Civil service boss Gus O’Donnell has urged PCS members not to strike over plans to cut workers’ redundancy packages – a move which could save £500m in three years.
PCS is expected to continue to ballot staff for industrial action from this Thursday (4 February) over the changes to the Civil Service Compensation Scheme, which will come into effect this April and include cutting redundancy packages from up to three years’ pay to as little as 24 weeks.
Plans to overhaul the redundancy scheme for workers made redundant gained the backing of five trade unions today after 18 months of consultation, including Prospect, GMB and Unite. But PCS is pressing ahead with strike threats.
Under the current system, civil servants who have worked 20 years at Whitehall are entitled to two years’ pay in a lump sum if they take voluntary redundancy and three years’ pay if the redundancy is compulsory.
Gus O’Donnell, head of the Civil Service and permanent secretary at the Cabinet Office, said: “I believe the decision by the PCS union to continue opposing the proposals and ballot its members for industrial action is wholly misguided.”
He added: “I would therefore urge PCS members to think hard about how to vote.
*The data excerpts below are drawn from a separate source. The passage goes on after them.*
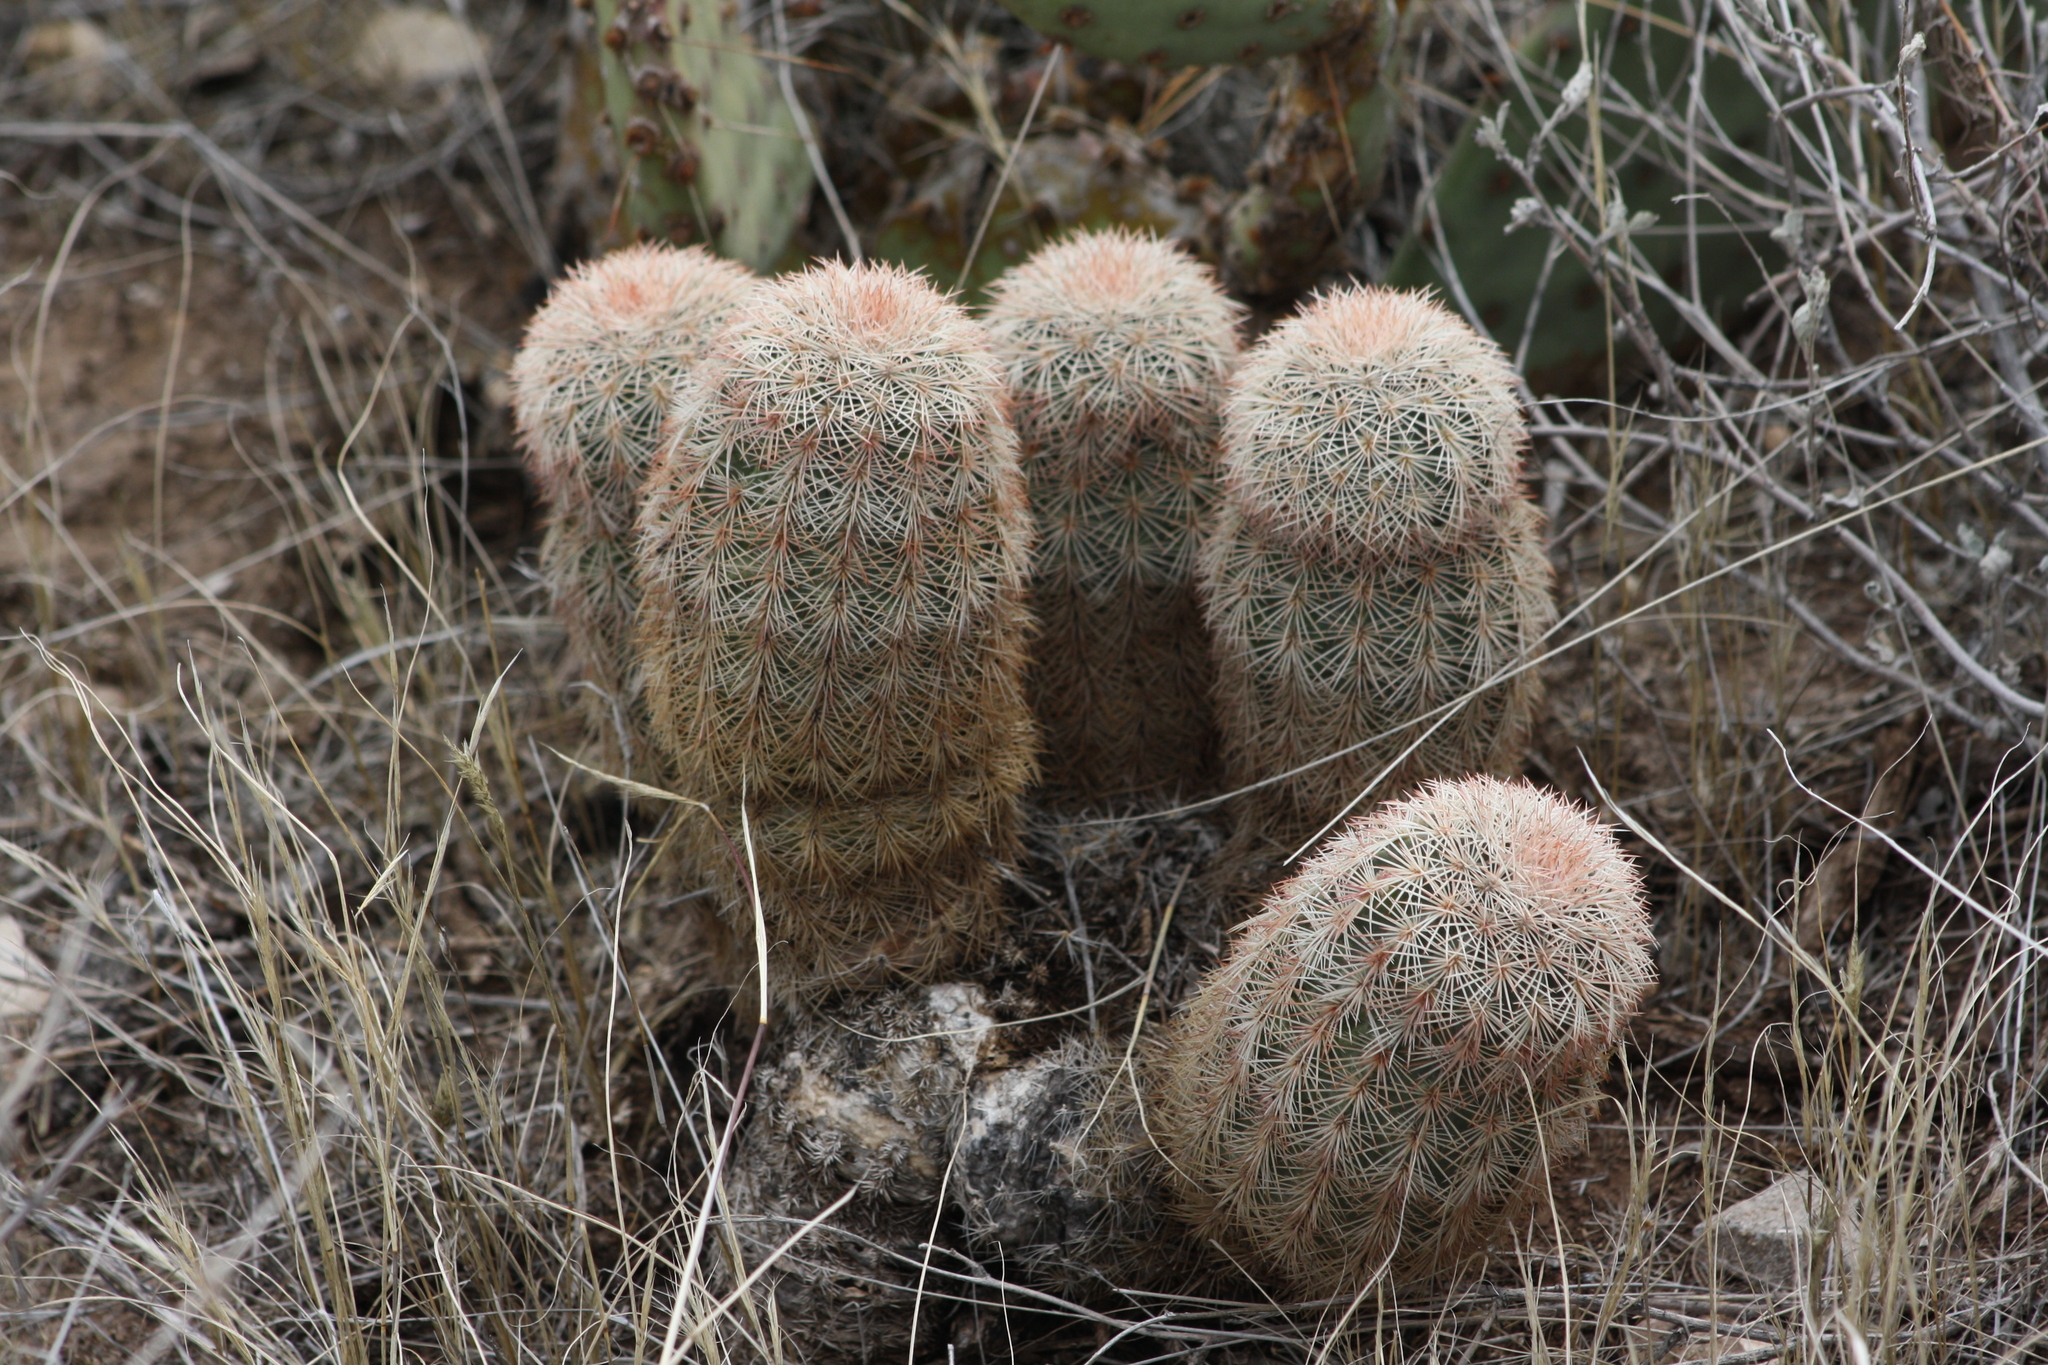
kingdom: Plantae
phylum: Tracheophyta
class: Magnoliopsida
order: Caryophyllales
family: Cactaceae
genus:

Industrial action can only damage the services we provide to the public.”
In April last year, Personnel Today reported that the government was attempting to delay an expected jobs cull across Whitehall until the cuts in Civil Service severance pay were imposed, making the redundancies far cheaper, according to experts.
Cutting redundancy packages to as little as 24 weeks’ payment would mirror private sector terms and save £500m over the next three years, the government has claimed.
The five Civil Service trade unions backing the changes are: First Division Association, Prospect, Prison Officers’ Association, GMB and Unite.
Separately, PCS union is seeking a judicial review over the plans as it claims its members were not consulted properly over the changes.
Other changes confirmed:
• Civil servants made compulsorily redundant will receive cash compensation of up to two years’ pay – down from three years’ pay.
• For the lowest paid, cash payments will be capped at three years’ pay or £50,000, whichever is lower.
• Anyone who receives a severance payment and then returns to work for the Civil Service will have to pay back their cash settlement on a pro-rata basis.
• The minimum qualifying period for a redundancy payment will be increased from one to two years.
• The new compensation scheme will have no effect on existing civil service pension schemes.